Employment Growth:  Canadian jobs increased 22.0K in December, the same percentage rise as a 167K increase of the U.S. workforce.  U.S. non-farm payroll employment climbed 103K, less than half of what market whisper numbers were speculating.  Canadian jobs advanced by 2.2% over the past twelve months, more than twice as fast as the 0.9% increase of U.S. jobs.  Between December 2008 and December 2009, jobs had contracted by 3.5% in the United States and 1.9% in Canada.  On average U.S. employment advanced 49K per month in the second half of 2010, down from a pace of 139K per month in the first half.  U.S. December-over-December employment changes were 0.8% in 2007 and minus 2.6% in 2008 prior to the 3.5% drop in 2009 and 0.9% rise in 2010.  America’s last severe recession saw jobs on a December-over-December basis recover 3.9% in 1983 and 4.2% in 1984 after a sequence of +0.3% in 1980, minus 0.1% in 1981 and minus 2.3% in 1982.

Factory jobs:  Canadian manufacturing employment shot up 65.7K in December, the greatest monthly advance in at least 35 years.  That increase left factory jobs 31K or 1.8% above the level at the end of 2009.  A 10K advance in U.S. factory jobs last month was the first increase of any sort in five months and left such 0.8% above its year-earlier level.

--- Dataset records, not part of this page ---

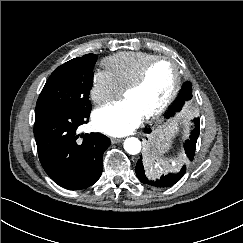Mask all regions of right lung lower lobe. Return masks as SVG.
Wrapping results in <instances>:
<instances>
[{
  "label": "right lung lower lobe",
  "instance_id": "1",
  "mask_svg": "<svg viewBox=\"0 0 243 243\" xmlns=\"http://www.w3.org/2000/svg\"><path fill=\"white\" fill-rule=\"evenodd\" d=\"M90 111L38 107L35 109L34 135L42 167L58 185L84 189L93 185L103 170L102 156L110 145L99 133L81 135L77 128L89 121Z\"/></svg>",
  "mask_w": 243,
  "mask_h": 243
}]
</instances>
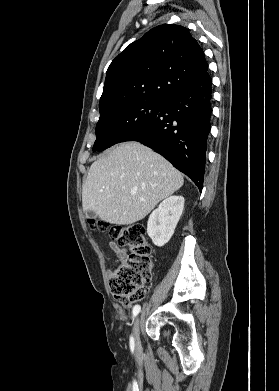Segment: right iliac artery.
Here are the masks:
<instances>
[{
  "instance_id": "1",
  "label": "right iliac artery",
  "mask_w": 279,
  "mask_h": 391,
  "mask_svg": "<svg viewBox=\"0 0 279 391\" xmlns=\"http://www.w3.org/2000/svg\"><path fill=\"white\" fill-rule=\"evenodd\" d=\"M140 309H141L140 305H135V306L133 307V311H132V312H133V316H134V317L140 312ZM130 343H131V345L134 344L133 337H131Z\"/></svg>"
}]
</instances>
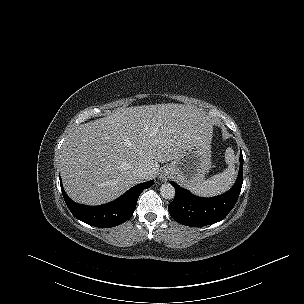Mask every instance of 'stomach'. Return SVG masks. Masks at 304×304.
<instances>
[{"label":"stomach","instance_id":"1","mask_svg":"<svg viewBox=\"0 0 304 304\" xmlns=\"http://www.w3.org/2000/svg\"><path fill=\"white\" fill-rule=\"evenodd\" d=\"M211 168V150L200 144L185 149L164 169V174L176 179L186 188H193L205 179Z\"/></svg>","mask_w":304,"mask_h":304}]
</instances>
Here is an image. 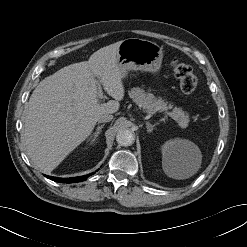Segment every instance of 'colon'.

Unemployment:  Canada had a jobless rate of 7.6% in December, down from a peak of 8.7% in August 2009 and 8.4% at the end of 2009.  The jobless rate in Canada had been at 6.0% at the onset of the world financial crisis in August 2007.  U.S. unemployment remains 1.8 percentage points greater than in Canada despite a drop to 9.4% from 9.8% in November.  Some benchmarks for the U.S. jobless rate are 4.6% when the financial crisis began, a peak of 10.1% in October 2009 and 9.9% in December 2009.  The broadest measure of U.S. unemployment, including part-timers who want full-time work, was 16.7% last month versus 17.1% a year earlier.  Many baby boomers have given up looking and switched to being collectors of social security rather than unemployment insurance.

Hourly wage earnings:  The on-year rate of increase in Canadian labor costs was 2.4% last month, up from 2.2% in November and 2.1% in October but the same increase that was posted between December 2008 and December 2009.  In the United States, hourly earnings growth slowed to 1.8% in the year to December 2010 from 2.1% on year in November and 2.2% in December 2009.